◆ **TEXT SEGMENT**
▬▬▬▬▬▬
Reputation: 819
I have a sentence:
text = "Alun-alun/NNP Jombang/NNP tepatnya/RB Depan/IN SMP/NNP 2/CDP Jombang/NNP Besok/NNP pagi/NN :/: :/: :/: Minggu/NNP"
I like to extract any word from tag /IN
until last word with /NNP
tag.
The code so far can extract the Depan/IN SMP/NNP 2/CDP Jombang/NNP Besok/NNP pagi/NN :/: :/: :/: Minggu/NNP
. But I want it to stop if the code meet either /:
or /IN
tag. Here is the code so far:
import re
def entityExtract(text):
# text = re.findall(r'([^\s/]*/IN\b[^/]*(?:/(?!IN\b)[^/]*)*/NNP\b)', text)
text = re.findall(r'([^\s/]*/IN\b[^/]*(?:/(?!IN\b)[^/]*)*/(?:NNP|CDP)\b)', text)
return text
text = "Alun-alun/NNP Jombang/NNP tepatnya/RB Depan/IN SMP/NNP 2/CDP Jombang/NNP Besok/NNP pagi/NN :/: :/: :/: Minggu/NNP"
extract = entityExtract(text)
print text
print extract
Output:
['Depan/IN SMP/NNP 2/CDP Jombang/NNP Besok/NNP pagi/NN :/: :/: :/: Minggu/NNP']
Expected result is:
['Depan/IN SMP/NNP 2/CDP Jombang/NNP Besok/NNP]
What is the best way to solve it?
▬▬▬▬▬▬
◆ **EXTRACTED DATA**
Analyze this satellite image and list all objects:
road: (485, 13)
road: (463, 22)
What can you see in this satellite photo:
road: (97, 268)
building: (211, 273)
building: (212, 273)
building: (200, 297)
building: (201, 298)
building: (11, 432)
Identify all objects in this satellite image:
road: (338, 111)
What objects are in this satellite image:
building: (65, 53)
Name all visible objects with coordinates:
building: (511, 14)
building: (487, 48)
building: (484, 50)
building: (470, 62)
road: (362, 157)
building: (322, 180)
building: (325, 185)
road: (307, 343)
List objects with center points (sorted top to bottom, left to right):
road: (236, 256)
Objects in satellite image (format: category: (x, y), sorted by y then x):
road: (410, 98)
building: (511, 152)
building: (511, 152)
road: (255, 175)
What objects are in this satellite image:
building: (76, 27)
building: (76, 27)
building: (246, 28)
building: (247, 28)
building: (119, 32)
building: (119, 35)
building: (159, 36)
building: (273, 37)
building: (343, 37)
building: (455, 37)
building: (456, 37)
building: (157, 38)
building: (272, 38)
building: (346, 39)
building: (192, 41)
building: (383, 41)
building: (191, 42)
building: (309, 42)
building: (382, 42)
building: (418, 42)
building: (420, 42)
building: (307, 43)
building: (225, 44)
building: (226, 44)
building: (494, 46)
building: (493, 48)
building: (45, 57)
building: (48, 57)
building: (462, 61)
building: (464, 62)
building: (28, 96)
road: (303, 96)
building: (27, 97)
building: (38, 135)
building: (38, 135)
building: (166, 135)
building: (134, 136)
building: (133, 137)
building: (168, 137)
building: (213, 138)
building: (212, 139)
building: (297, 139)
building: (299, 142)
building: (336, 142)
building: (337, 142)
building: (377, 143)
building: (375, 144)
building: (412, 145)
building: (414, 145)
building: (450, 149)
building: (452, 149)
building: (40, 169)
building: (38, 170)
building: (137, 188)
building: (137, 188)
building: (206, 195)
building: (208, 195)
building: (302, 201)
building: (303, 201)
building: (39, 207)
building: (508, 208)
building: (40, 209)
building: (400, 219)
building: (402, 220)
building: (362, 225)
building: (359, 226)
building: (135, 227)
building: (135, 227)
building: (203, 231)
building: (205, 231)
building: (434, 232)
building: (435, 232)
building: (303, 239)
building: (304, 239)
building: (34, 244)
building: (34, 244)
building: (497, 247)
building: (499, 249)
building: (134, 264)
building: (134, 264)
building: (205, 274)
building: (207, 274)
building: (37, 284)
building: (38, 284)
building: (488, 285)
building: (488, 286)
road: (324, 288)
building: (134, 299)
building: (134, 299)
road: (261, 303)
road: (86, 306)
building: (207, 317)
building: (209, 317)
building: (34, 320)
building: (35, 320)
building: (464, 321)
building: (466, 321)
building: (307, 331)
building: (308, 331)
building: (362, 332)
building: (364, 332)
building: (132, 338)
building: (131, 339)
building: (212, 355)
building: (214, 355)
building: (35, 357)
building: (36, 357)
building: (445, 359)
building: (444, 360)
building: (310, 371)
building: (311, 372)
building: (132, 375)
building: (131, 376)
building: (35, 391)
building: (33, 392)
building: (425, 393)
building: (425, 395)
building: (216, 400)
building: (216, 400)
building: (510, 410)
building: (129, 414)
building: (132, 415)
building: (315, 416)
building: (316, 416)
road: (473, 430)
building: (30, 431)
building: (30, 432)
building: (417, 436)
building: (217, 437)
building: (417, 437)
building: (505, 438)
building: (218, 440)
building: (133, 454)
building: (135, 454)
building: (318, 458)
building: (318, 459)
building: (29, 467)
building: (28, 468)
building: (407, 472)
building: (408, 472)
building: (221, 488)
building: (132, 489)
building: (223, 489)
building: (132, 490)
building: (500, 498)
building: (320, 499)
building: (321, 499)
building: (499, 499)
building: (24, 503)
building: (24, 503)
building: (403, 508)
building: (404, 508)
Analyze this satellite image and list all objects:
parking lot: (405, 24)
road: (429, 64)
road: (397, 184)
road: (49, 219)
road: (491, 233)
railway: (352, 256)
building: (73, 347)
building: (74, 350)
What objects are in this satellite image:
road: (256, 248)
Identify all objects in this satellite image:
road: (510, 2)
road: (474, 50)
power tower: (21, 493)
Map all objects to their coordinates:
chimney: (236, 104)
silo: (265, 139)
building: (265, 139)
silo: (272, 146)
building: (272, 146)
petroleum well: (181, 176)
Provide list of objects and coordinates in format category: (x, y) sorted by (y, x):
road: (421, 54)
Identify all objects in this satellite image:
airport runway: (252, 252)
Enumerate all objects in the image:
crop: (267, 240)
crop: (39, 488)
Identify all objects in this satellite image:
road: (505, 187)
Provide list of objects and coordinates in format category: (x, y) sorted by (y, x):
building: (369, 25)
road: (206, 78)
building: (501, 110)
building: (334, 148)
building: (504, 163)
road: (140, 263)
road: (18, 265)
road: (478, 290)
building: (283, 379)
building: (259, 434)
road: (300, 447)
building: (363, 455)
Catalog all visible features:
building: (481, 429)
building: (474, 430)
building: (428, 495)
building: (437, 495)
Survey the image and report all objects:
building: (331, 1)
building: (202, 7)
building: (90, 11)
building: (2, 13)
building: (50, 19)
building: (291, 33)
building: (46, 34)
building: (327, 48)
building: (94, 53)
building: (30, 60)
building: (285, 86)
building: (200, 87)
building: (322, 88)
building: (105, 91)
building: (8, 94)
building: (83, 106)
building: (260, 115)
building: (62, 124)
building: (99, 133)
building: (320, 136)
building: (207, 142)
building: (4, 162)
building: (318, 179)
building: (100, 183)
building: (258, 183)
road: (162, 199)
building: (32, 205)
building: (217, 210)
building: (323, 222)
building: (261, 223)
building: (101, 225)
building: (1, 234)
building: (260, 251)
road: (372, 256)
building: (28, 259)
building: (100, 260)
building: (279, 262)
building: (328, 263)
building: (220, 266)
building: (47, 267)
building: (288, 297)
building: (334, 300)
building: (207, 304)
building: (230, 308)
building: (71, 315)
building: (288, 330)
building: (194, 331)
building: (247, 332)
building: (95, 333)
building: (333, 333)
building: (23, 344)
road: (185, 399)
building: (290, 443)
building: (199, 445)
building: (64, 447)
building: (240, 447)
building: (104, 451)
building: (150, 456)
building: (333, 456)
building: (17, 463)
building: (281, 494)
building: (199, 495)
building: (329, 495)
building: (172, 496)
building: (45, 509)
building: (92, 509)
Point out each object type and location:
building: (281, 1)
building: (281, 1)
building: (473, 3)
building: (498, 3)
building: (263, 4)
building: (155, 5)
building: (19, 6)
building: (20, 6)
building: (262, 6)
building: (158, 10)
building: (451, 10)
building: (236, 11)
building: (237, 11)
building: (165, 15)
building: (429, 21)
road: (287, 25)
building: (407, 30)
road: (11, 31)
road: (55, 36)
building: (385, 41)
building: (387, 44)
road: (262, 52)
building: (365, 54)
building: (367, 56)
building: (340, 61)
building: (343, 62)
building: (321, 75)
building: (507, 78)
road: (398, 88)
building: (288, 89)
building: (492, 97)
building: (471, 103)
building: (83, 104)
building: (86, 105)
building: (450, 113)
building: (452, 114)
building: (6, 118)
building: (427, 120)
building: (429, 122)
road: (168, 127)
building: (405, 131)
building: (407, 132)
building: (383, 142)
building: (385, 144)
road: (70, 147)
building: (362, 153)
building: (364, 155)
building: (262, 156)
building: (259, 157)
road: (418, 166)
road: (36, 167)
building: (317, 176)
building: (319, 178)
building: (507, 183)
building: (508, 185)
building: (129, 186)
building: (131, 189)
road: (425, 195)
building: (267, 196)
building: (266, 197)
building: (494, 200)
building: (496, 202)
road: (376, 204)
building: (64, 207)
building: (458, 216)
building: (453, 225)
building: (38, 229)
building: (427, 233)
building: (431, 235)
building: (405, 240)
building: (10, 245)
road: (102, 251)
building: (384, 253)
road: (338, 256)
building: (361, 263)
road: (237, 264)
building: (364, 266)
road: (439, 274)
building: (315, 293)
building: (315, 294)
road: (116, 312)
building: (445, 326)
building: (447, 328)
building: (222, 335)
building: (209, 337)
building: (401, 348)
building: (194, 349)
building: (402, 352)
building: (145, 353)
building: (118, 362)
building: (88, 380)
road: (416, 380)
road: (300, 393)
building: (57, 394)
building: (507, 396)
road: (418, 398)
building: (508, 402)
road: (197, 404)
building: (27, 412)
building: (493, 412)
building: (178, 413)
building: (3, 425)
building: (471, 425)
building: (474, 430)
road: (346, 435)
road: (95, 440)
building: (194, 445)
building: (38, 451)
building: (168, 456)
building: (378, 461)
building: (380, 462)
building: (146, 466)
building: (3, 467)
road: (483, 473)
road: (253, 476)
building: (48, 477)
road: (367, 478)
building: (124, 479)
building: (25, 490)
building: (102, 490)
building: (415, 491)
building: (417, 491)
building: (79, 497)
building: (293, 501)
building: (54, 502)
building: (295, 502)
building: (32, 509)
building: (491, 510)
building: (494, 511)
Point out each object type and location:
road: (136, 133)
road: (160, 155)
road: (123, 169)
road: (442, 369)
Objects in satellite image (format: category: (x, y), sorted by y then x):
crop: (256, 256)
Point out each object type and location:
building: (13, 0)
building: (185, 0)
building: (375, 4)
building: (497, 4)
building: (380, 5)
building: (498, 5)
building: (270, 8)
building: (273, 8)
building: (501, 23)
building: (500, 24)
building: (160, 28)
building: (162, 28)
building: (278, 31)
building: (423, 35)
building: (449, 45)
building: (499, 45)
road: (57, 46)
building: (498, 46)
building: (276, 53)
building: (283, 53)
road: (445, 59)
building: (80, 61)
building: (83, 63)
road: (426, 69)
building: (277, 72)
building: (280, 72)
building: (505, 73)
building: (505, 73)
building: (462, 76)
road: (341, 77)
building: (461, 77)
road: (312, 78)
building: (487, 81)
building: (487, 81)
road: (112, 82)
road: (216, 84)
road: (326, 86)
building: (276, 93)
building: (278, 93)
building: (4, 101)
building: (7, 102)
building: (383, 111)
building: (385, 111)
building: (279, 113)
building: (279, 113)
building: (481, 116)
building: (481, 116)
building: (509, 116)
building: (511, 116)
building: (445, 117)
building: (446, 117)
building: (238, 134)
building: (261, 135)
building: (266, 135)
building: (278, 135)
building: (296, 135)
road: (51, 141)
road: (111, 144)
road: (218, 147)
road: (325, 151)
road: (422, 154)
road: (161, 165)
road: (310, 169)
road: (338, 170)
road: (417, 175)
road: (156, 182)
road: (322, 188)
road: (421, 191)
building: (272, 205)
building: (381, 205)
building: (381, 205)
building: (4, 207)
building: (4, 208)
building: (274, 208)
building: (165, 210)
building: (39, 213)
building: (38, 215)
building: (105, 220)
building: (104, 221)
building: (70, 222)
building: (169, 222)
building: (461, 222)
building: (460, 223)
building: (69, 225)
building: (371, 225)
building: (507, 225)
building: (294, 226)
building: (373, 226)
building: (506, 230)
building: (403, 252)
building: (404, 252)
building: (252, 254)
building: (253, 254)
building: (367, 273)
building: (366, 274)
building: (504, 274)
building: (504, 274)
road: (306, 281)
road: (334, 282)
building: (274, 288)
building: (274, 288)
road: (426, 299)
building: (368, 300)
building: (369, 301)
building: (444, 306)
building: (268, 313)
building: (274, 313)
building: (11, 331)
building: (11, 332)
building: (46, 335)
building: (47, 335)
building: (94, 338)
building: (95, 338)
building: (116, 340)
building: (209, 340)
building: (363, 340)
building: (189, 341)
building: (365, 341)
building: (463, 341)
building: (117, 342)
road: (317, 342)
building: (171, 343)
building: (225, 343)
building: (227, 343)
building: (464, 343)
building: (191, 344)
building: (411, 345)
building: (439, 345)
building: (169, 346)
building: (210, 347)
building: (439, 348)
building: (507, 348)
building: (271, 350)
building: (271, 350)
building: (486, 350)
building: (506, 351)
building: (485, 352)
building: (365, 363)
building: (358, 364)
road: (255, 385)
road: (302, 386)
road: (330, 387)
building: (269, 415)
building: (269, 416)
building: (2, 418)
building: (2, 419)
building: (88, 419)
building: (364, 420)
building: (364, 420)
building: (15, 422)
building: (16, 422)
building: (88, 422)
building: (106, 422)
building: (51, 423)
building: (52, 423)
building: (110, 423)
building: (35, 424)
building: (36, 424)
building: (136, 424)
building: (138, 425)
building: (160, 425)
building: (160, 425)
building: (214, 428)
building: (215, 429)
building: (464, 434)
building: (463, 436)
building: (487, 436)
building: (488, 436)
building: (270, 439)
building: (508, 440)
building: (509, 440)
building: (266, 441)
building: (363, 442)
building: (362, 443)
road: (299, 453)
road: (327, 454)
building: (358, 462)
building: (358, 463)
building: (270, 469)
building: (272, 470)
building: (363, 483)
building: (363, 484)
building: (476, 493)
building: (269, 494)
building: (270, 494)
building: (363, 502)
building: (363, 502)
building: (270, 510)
▬▬▬▬▬▬
◆ **WRITTEN EXERCISE**
Carry on the regex question about extracting tagged words, starting after its last sentence. The records aren't needed for this.

◆ **EXERCISE RESPONSE**
Upvotes: 0
Views: 370
Reputation: 2882
I've looked at the answer from @bulbus and the regex that @ytomo showed in the comments, which is:
[^\s/]*/IN\b[^/]*(?:/(?!IN\b|:\b)[^/]*\b)*/(?:NNP|CDP)\b
My problem is, this one - and the other proposals - do not follow a logic order to create a regex for the problem at hand. Let me show you:
The first part, before the repeating group [^\s/]*/IN\b[^/]*
which I'm going to simplify to \w+/IN\b
[^/]*' matches more than you should want to. Look at example 1.
What you're solving here, in words, is:
Translate that directly to a regex and you'll come up with a more readable version. (JMHO)
\w+/IN\b(\s[^/]+/[^\s]+)
read first group after IN-group (example 2)\w+/IN\b(\s[^/]+/[^\s]+)*
repeat that second group (example 3)\w+/IN\b(\s[^:/]+/(?!IN|:)[^\s]+)*
ignore :/: and \w+/IN groups (example 4)\w+/IN\b(\s[^:/]+/(?!IN|:)[^\s]+)*\s\w+/(NNP|CDP)\b
Make sure your last group is NNP or CDP (example 5)If we compare this one to the proposed result of @ytomo in the comments of the preceding answer, there seems to be not that much difference. However, the reason I even bothered to answer is, that a regex should readable and according to some logic. Your code is going to be in production tomorrow, and - when your code breaks - someone has to check it under some time pressure.
Upvotes: 1
Reputation: 2327
[^\s/]*/IN\b([^/]*/(?!IN\b|:\b)[^\s^/]*\b)*[^/]*/NNP\b
Am as confused as @DYZ about where you want to stop, so I based my regex on your output.
I believe you want to extract 'word/tag'
sections of the string and word+tag
are strongly coupled.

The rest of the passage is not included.